- GOAL OF THE EXERCISE
Exclude every picture and return the remaining entries below verbatim.

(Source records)
====
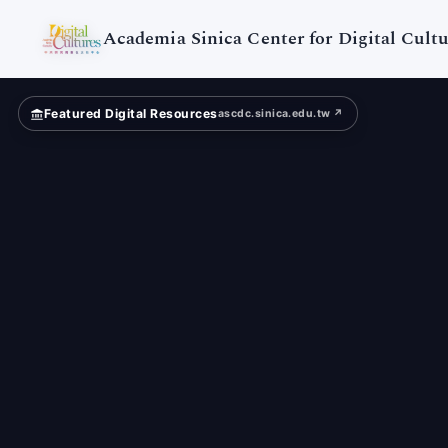
Digital
Cultures
Academia Sinica Center for Digital Cultu
Featured Digital Resources
ascdc.sinica.edu.tw ↗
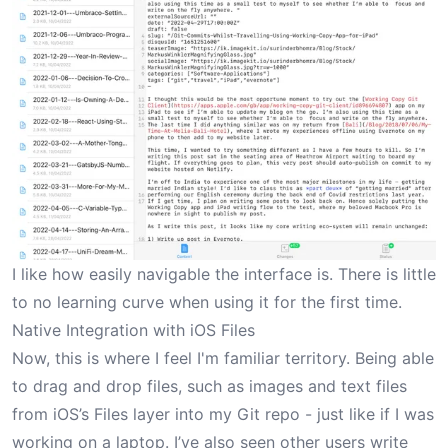
I like how easily navigable the interface is. There is little
to no learning curve when using it for the first time.
Native Integration with iOS Files
Now, this is where I feel I'm familiar territory. Being able
to drag and drop files, such as images and text files
from iOS’s Files layer into my Git repo - just like if I was
working on a laptop. I’ve also seen other users write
====
- TASK ANSWER
Digital
Cultures
Academia Sinica Center for Digital Cultu
Featured Digital Resources
ascdc.sinica.edu.tw ↗
I like how easily navigable the interface is. There is little
to no learning curve when using it for the first time.
Native Integration with iOS Files
Now, this is where I feel I'm familiar territory. Being able
to drag and drop files, such as images and text files
from iOS’s Files layer into my Git repo - just like if I was
working on a laptop. I’ve also seen other users write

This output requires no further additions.